A copy of the charity’s annual return (Form 990) must be included with the annual report. The AG recently began treating annual reports submitted without Schedule B (or with a redacted Schedule B) as incomplete. Failure to file a complete report generally results in penalties, fees and the loss of California income tax exemption.
Several states, including New York, have a similar filing requirement. Both the California and New York AGs note that their policy is not to disclose Schedule B to the public. However, there is no guarantee that their disclosure policies will not change in the future and it is unclear if the donor information, once in the possession of a state’s AG, would be subject to a request for disclosure under that state’s public records act.
Schedule B – Donor Disclosure
Schedule B to the Form 990 is used to disclose to the IRS the reporting organization’s significant donors (generally those who contribute over $5,000 in cash or property), including their names, addresses, and contribution amounts. Tax-exempt organizations are generally required to make available for public inspection and copying their three most recent annual returns, including copies of all schedules, attachments and supporting documents filed with these returns. Most such returns are posted and publicly available at no cost on third-party websites, such as Guidestar.org.
However, except for private foundations (Form 990-PF filers) and section 527 political organizations, public disclosure of the names and addresses of contributors set forth on Schedule B generally is not required, and the Schedules B of those organizations typically do not appear when posted online.
The Center for Competitive Politics, a Virginia nonprofit registered with the California AG, challenged the AG’s unredacted Schedule B filing requirement. It argued that the disclosure violates its and its supporters’ First Amendment rights to freedom of association and that certain nondisclosure rules under federal law preempt the state requirement.
The Ninth Circuit affirmed an earlier decision to deny the Center’s motion for a preliminary injunction, rejecting the Center’s arguments and concluding that the disclosure requirement bears a substantial relation to a sufficiently important government interest and is facially constitutional.2
However, the Court left open the possibility that the Center could show a reasonable probability that the compelled disclosure of its contributors’ names will subject them to threats, harassment or reprisals that would warrant relief on an “as-applied” challenge. Such a challenge, Americans for Prosperity Foundation v. Harris,3 is pending in the Ninth Circuit. So, the Court may soon carve such an exception out of California’s filing requirement, or not.

Material supplied:

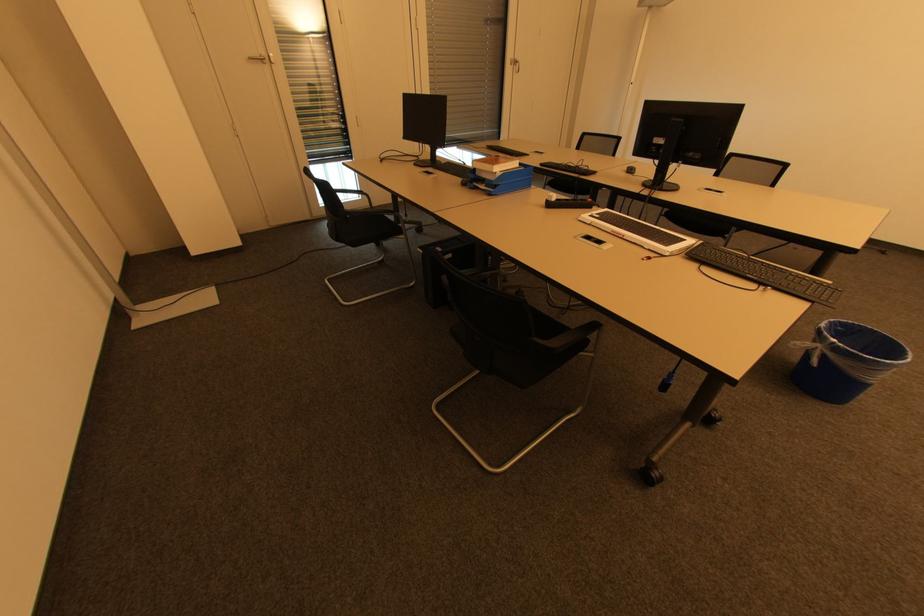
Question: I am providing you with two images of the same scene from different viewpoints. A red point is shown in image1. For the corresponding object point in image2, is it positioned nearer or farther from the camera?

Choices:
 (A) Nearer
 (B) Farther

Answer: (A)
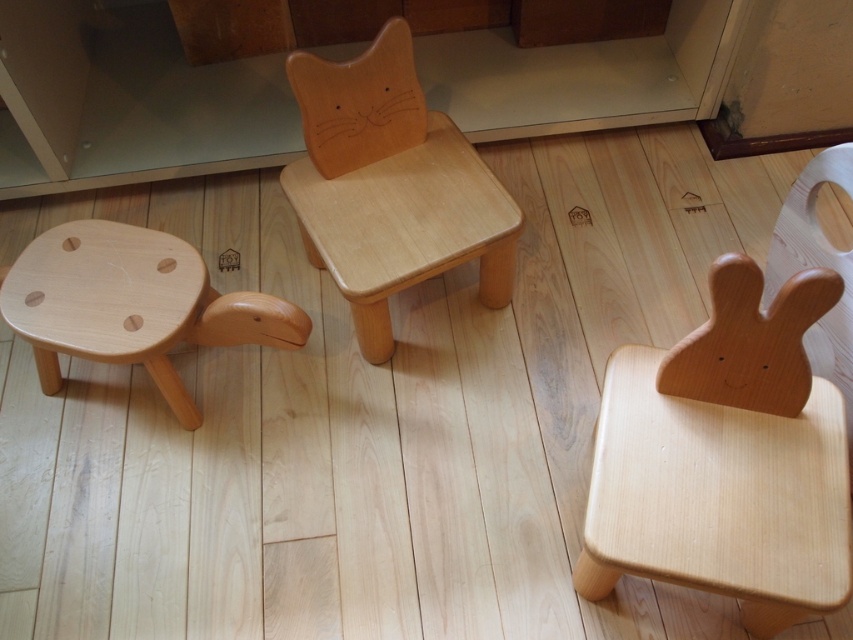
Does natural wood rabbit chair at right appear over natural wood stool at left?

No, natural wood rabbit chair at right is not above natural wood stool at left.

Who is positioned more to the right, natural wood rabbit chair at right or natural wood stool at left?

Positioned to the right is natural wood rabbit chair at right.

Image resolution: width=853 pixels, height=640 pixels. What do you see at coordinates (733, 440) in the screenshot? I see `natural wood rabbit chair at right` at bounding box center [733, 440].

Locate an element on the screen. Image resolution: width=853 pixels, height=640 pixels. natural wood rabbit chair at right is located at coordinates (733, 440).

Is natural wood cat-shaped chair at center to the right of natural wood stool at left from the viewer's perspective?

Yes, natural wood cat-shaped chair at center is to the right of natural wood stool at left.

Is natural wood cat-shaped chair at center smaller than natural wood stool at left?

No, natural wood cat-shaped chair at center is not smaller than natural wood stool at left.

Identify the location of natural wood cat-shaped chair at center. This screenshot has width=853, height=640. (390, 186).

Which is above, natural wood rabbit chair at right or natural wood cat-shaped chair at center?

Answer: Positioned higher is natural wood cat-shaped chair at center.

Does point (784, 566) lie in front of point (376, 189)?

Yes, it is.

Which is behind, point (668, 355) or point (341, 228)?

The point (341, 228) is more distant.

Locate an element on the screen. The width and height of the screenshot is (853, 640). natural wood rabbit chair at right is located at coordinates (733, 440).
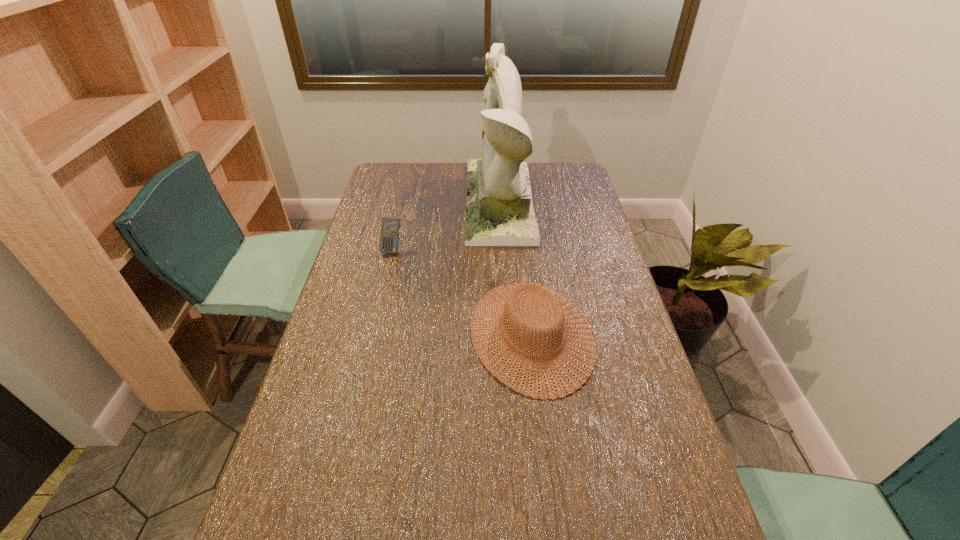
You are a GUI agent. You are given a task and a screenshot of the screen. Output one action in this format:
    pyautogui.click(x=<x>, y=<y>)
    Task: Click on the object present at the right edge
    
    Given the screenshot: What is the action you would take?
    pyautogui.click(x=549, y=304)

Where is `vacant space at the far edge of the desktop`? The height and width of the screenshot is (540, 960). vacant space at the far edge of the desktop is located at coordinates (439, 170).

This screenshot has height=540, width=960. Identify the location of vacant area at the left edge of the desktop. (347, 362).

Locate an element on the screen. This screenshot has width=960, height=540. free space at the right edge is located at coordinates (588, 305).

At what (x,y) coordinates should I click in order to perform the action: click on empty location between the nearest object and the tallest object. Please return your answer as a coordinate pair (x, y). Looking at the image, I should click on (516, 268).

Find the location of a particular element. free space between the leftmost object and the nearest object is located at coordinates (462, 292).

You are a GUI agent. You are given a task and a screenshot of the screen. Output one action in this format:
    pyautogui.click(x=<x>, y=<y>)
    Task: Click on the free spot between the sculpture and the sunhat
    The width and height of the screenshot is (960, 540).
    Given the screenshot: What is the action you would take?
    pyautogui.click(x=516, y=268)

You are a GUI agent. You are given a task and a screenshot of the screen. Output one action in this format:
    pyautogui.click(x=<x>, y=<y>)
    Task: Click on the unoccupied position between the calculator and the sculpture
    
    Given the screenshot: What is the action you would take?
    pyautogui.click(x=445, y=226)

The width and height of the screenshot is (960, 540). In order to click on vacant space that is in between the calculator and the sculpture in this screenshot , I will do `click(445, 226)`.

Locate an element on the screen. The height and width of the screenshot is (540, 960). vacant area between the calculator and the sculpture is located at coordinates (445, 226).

...

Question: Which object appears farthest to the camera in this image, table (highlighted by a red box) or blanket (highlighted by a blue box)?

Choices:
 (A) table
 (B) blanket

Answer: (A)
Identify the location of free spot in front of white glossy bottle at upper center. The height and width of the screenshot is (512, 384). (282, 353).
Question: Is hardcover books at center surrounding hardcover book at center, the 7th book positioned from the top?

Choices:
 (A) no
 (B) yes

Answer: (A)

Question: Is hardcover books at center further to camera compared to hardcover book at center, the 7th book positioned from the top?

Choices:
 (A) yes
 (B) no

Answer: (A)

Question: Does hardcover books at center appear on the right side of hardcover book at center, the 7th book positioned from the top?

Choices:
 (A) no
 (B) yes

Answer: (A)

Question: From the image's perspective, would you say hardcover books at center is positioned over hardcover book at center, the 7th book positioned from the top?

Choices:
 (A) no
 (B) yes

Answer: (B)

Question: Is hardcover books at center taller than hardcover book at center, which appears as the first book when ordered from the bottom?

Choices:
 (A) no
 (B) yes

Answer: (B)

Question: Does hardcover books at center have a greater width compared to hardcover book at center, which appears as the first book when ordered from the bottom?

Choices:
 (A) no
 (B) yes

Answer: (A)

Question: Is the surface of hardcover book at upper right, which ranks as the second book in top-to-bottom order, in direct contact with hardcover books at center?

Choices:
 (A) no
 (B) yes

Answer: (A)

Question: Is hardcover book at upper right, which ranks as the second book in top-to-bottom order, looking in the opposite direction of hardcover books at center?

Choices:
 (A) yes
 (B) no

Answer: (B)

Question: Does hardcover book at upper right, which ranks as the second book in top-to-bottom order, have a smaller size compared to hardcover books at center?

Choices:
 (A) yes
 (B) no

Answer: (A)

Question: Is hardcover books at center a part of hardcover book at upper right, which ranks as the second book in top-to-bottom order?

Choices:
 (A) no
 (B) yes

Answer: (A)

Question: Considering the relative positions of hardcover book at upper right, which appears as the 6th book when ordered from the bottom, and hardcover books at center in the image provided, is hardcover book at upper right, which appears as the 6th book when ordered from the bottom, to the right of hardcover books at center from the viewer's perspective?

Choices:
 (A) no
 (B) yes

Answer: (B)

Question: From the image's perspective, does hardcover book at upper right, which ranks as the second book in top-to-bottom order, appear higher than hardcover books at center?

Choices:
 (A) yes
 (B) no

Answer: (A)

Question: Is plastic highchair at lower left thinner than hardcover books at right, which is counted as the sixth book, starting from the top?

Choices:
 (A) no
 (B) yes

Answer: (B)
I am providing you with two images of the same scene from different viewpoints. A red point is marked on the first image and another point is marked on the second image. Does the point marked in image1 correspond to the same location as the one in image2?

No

* * *

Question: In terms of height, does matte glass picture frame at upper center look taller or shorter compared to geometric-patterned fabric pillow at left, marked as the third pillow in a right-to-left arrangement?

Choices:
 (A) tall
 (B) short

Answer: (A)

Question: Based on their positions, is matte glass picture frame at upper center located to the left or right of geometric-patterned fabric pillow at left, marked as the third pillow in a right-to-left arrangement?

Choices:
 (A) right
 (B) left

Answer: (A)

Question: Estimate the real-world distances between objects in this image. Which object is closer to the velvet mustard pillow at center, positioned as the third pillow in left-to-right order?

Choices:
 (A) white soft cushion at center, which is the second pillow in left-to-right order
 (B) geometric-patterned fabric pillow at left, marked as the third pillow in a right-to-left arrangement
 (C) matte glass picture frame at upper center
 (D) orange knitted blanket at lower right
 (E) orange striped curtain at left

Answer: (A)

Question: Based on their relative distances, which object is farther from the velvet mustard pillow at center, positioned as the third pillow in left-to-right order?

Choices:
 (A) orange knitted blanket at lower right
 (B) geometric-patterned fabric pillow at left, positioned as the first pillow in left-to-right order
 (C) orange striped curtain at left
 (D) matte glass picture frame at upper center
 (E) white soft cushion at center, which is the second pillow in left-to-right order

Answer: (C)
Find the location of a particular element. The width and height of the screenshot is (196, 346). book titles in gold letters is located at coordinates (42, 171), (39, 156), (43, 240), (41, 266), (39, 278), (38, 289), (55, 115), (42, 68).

Instructions to follow:
In the text on Schedule B donor disclosure, rewrite the passage between "Several states, including" and "public records act.", inclusive, replacing "guarantee" with "assurance".

Solution for this exercise:
Several states, including New York, have a similar filing requirement. Both the California and New York AGs note that their policy is not to disclose Schedule B to the public. However, there is no assurance that their disclosure policies will not change in the future and it is unclear if the donor information, once in the possession of a state’s AG, would be subject to a request for disclosure under that state’s public records act.